Une nouvelle, c’est parfois un homme et une femme qui se regardent et se taisent pendant que s’échafaude l’histoire qui les lie. C’est parfois le frôlement d’un autre, le désir qu’on croit fugace et qui s’installe pourtant. C’est une erreur d’aiguillage qui vous conduit au tourisme forcé. C’est poser des mots délicats sur des désirs sourds et des souffrances muettes. C’est un mouchoir de soie noué au bon endroit. Ce sont des êtres vacillants entre reconnaissance et perdition. C’est l’érotisme infini d’un drap fin… Les nouvelles de Pascale Pujol sont ainsi. Elles se posent, discrètes, vous chuchotent à l’oreille ce qu’elles pourraient crier. Elles n’en ont que plus de force.

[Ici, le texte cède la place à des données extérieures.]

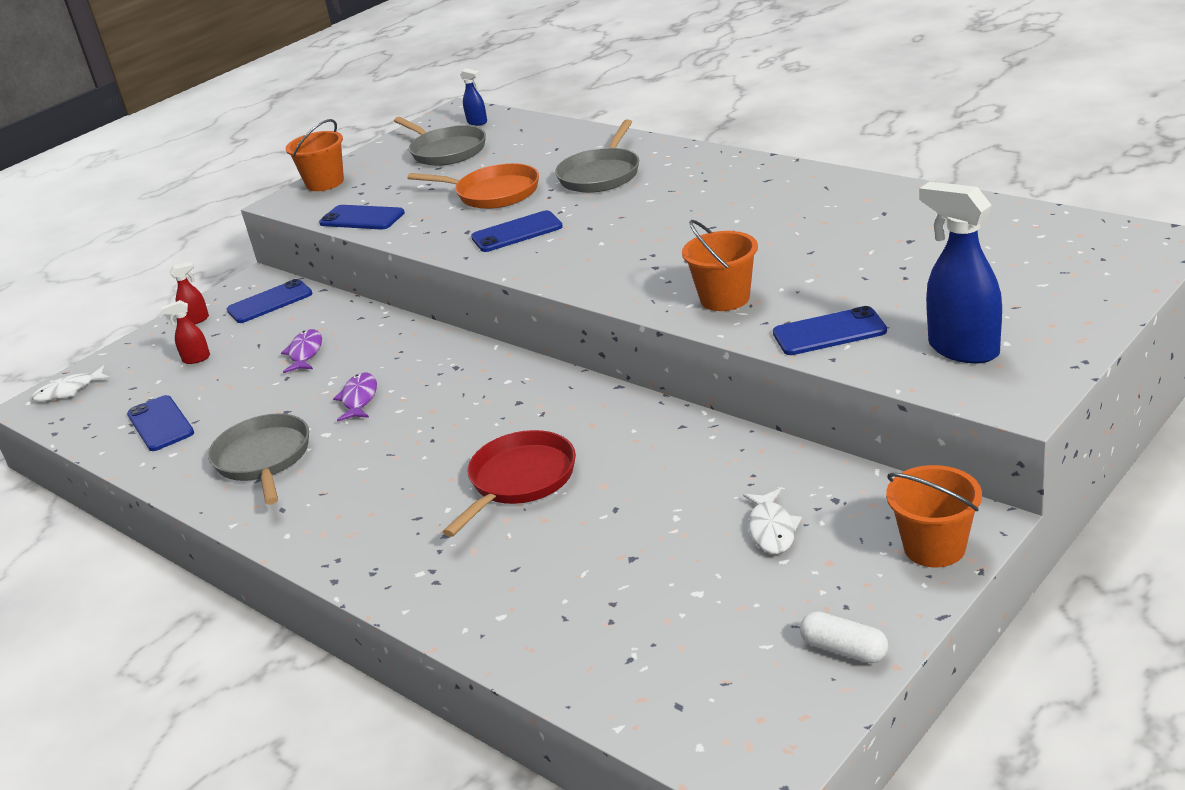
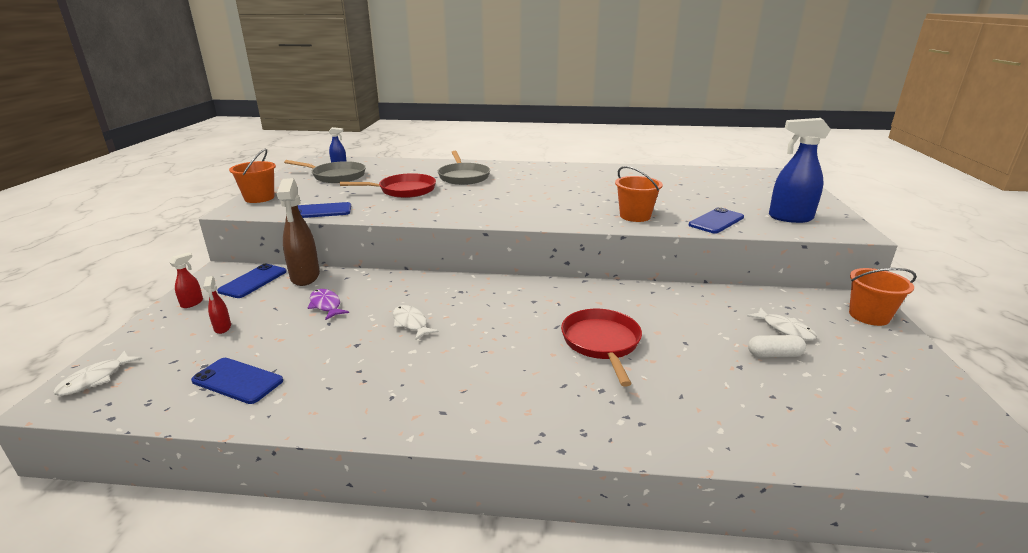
camera: 40 degrees left, 5 degrees down
(196, 359) = (222, 328): red spray bottle -> red spray bottle turned 60 degrees counterclockwise
(264, 459) = (378, 381): grey pan -> none
(321, 307) = (305, 277): none -> brown spray bottle
(359, 399) = (411, 323): purple fish -> white fish
(493, 193) = (404, 190): orange pan -> red pan
(517, 232) = (452, 205): blue phone -> none
(844, 650) = (925, 378): white capsule -> white capsule (774, 355)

- ISBN 978-293053845-7 (format broché)
- ISBN 978-2-930538-46-4 (format ePUB)
- 114 pages
- Livre broché - 15€
- ebook - 9.99€
Extrait
La dédicace
Je ne l’avais jamais vue, juste une fois en photo, mais quand elle a poussé la porte vitrée puis s’est avancée, je l’ai reconnue tout de suite. Elle a d’abord jeté un coup d’oeil circulaire, dégageant ses longs cheveux du col de son manteau, puis resserrant machinalement contre elle la lanière de son sac. Il n’y a que deux sortes de clients ici, et je vous assure que chaque personne qui passe la porte peut être immanquablement classée dans l’une ou l’autre de ces catégories : ceux qui longent les murs, n’osent toucher à rien et évitent de vous regarder dans les yeux si d’aventure ils vous posent une question, et ceux qui sont définitivement chez eux, tutoient Isabelle et n’hésitent pas à renseigner un client perdu. Mais elle, j’ai bien vu que c’était encore autre chose. Elle posait le même regard que si elle était entrée dans une boutique de créateurs ou une galerie d’art dont elle aurait été propriétaire, à la fois intéressé et détaché, vigilant et bienveillant. Je pensais qu’elle choisirait l’un des derniers prix littéraires qui venaient de sortir – on était en plein automne, et elle se trouvait tout près de la table centrale qui leur était consacrée – mais elle s’est avancée directement vers moi. Je venais juste d’enlever mon manteau et de le poser sur une chaise ; j’étais en avance et il n’y avait pas encore grand-monde.
J’en ai eu le souffle coupé, elle était tellement belle que j’en aurais presque pleuré, ses cheveux captaient à merveille le pâle soleil d’automne et les fils argentés qui s’y mêlaient n’étaient qu’un autre métal rare, de l’or blanc ou du platine d’ailleurs, plutôt que de l’argent. Sous son manteau camel bien coupé, un pull beige à col roulé, surement du cachemire, un pantalon en cuir noir et des bottines à talons hauts.